Well, according to Victoria Woollaston for Daily Mail, there may be a scientific answer for why we can never remember people’s names.
Woollaston says our brains are hardwired to recognize facial details -- you know, like eye color, nose length, mouth shape -- but names, which, to us, are completely arbitrary titles, present a more challenging task for our brains to try and tackle.
“Because names are random and hold no specific information in them,” she explains, “the brain struggles to retain them... And if the brain can't make connections between multiple pieces of information, particularly things that are already familiar to the individual, it's more likely to forget it.”
This is why you’re more likely to remember the name of a new athlete on your hometown sports team or the title of your favorite artist’s new hit record. Your brain functions optimally when it can make connections between information that's familiar to you, which, in this case, is your hometown or your favorite artist.
Contrarily, when you meet people for the first time, you have little to no context about them outside of your brief introduction, so their names typically go in one ear and out the other.
Part of why this happens so often is the “next-in-line” effect, which explains how our brains are not capable of both taking in and giving new information at the same time.
Woollaston says, “Instead of watching and listening to the other [people], the brain starts focusing on its own routine -- what they'll say and how they'll say it.”

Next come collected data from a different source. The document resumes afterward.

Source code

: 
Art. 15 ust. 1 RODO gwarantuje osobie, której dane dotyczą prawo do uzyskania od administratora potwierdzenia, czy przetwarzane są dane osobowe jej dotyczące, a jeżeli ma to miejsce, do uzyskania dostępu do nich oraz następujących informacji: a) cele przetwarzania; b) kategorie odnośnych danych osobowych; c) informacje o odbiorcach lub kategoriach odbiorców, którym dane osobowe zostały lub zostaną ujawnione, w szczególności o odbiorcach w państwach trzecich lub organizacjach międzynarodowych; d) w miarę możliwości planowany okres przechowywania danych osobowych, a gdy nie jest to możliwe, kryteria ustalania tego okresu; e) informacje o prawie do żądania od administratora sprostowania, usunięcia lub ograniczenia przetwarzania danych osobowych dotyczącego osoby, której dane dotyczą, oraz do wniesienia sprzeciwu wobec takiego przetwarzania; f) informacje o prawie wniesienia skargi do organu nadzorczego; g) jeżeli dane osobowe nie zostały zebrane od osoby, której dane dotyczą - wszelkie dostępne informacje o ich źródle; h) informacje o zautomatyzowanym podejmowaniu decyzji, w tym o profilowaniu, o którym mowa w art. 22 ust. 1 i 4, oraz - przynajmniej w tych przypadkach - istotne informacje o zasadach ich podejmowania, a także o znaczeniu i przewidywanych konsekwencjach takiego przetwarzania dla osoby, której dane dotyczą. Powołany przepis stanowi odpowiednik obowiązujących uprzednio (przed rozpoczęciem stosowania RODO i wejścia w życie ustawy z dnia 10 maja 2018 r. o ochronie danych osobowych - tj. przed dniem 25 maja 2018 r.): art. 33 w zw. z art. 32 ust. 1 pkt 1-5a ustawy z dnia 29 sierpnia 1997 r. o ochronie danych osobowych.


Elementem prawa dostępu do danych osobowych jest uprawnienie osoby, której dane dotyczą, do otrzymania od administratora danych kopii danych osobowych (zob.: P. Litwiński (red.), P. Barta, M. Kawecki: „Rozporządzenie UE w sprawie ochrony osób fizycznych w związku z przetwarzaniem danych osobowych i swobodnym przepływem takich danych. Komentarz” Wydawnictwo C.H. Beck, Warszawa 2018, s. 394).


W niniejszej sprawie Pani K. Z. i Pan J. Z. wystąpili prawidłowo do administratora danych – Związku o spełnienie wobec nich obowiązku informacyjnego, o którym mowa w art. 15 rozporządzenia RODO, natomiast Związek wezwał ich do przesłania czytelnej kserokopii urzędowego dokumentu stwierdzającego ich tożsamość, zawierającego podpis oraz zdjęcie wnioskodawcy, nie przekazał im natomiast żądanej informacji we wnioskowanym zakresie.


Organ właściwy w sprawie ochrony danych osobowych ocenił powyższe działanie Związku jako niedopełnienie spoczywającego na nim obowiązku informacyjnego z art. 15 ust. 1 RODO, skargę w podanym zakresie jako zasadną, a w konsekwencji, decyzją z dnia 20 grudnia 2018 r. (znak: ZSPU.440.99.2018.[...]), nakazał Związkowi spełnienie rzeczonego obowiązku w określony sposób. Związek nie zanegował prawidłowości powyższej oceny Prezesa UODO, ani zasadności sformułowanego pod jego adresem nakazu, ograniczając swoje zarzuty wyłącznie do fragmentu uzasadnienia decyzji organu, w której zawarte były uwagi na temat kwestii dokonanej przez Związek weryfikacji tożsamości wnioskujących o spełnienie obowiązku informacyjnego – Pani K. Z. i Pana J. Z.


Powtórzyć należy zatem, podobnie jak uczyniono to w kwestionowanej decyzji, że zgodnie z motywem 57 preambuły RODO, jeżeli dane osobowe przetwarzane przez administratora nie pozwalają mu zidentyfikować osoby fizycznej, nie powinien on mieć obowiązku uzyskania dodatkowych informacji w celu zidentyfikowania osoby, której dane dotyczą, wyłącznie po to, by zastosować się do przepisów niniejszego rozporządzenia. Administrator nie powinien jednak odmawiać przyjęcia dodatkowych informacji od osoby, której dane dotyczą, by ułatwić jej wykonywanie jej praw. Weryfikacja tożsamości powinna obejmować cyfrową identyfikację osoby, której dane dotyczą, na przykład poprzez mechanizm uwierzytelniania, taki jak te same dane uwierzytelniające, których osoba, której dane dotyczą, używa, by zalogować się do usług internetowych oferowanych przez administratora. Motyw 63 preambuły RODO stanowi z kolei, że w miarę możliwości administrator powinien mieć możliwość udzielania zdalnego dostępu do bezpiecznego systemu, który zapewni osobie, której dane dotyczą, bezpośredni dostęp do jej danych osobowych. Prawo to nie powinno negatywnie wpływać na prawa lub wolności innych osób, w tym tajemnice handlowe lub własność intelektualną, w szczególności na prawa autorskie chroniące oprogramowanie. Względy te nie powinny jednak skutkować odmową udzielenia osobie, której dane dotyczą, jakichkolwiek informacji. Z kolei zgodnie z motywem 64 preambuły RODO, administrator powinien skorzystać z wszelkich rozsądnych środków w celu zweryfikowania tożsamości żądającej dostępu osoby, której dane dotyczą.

This is perhaps what happens when you’re introduced to a stranger. You focus so much on what you’re going to say that you fail to pay attention to the things the other person is saying -- like his or her name, for instance.
To illustrate this further, a group of TCU researchers conducted an experiment in which test subjects were divided into groups and prompted to introduce themselves. Afterward, they were asked to try and recall this information.
Surprisingly, participants were capable of accurately recalling information about all members of their group -- except for the person who spoke directly before them. They were so focused on what they were going to say that they didn't process any new information about anyone else.
Woollaston also speaks on the importance of “working memory,” a system related to our short-term memories.
One of the driving forces of our working memory is repetition. Due to the limited amount of storage inside our working memories, over time, our brains will automatically retain the pieces of information that it deems worthy and forget those that seem insignificant.
Therefore, unless you repeatedly focus your attention on certain bits of information, they will ultimately fade as time progresses.
With things like the names of strangers -- unless you’re consciously repeating “Kelly” under your breath for 20 minutes -- it’s likely you’ll forget them as you fail to pay them any mind.